Wednesday, 28 June 2017

Protected spectrum critical for future of public safety

TCCA
Tuesday 11 March 14

With broadband data services over LTE set to become critical to the effectiveness of the emergency services in the next few years, the TCCA is spearheading a campaign to ensure spectrum across Europe is guaranteed for public protection and disaster relief (PPDR) use…

With broadband data services over LTE set to become critical to the effectiveness of the emergency services in the next few years, the TCCA is spearheading a campaign to ensure spectrum across Europe is guaranteed for public protection and disaster relief (PPDR) use.

For PPDR responders and their organisations, as well as network operators, and the people of Europe that their services protect, it is essential that governments directly control enough spectrum to ensure effective and uninterrupted PPDR communication services, particularly during major incidents.

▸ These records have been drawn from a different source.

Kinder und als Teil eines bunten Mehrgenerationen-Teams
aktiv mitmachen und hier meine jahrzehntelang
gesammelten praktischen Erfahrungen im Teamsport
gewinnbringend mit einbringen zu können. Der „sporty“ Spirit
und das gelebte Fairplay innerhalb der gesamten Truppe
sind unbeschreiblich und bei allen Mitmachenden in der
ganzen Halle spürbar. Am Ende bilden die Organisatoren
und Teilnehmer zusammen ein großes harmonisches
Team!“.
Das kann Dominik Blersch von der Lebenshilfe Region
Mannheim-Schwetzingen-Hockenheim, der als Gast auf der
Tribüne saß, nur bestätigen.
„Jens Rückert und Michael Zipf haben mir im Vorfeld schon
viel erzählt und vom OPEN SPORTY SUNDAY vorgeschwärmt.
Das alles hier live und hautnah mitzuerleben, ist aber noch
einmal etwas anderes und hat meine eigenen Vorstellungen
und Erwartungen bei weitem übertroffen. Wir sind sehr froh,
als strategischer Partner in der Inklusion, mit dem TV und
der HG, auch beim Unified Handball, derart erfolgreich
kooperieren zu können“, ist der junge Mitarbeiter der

With critical data features currently being incorporated into the LTE standards, LTE networks could be carrying critical broadband data within five years. However, without sufficient spectrum, these mission-critical services will be rendered ineffective if they have to compete for bandwidth with smartphone-led consumer applications.

There is a narrowing window of opportunity to inform governments and regulators, who will take the decision on spectrum allocation at the World Radiocommunications Conference next year.

Currently, PPDR communications have dedicated spectrum for voice and some data services. The value of this has been proven time and time again when PPDR networks remain fully operational during crisis situations, while commercial mobile networks become overloaded or even cease to function.

Mission critical data communications need to be secure, reliable and available. The PPDR organisations cannot afford the risk of failures in their individual or group communications. In addition, there are an increasing number of data solutions coming to market that need sufficient spectrum to ensure the best possible PPDR service to society.

Some suggest that dedicating spectrum to PPDR can result in that spectrum being underutilised. This does not have to be the case. Spectrum sharing arrangements can ensure optimum use of spectrum but, ultimately, PPDR and other critical communications users need guaranteed access to spectrum in order to evolve their essential service to the citizens of Europe.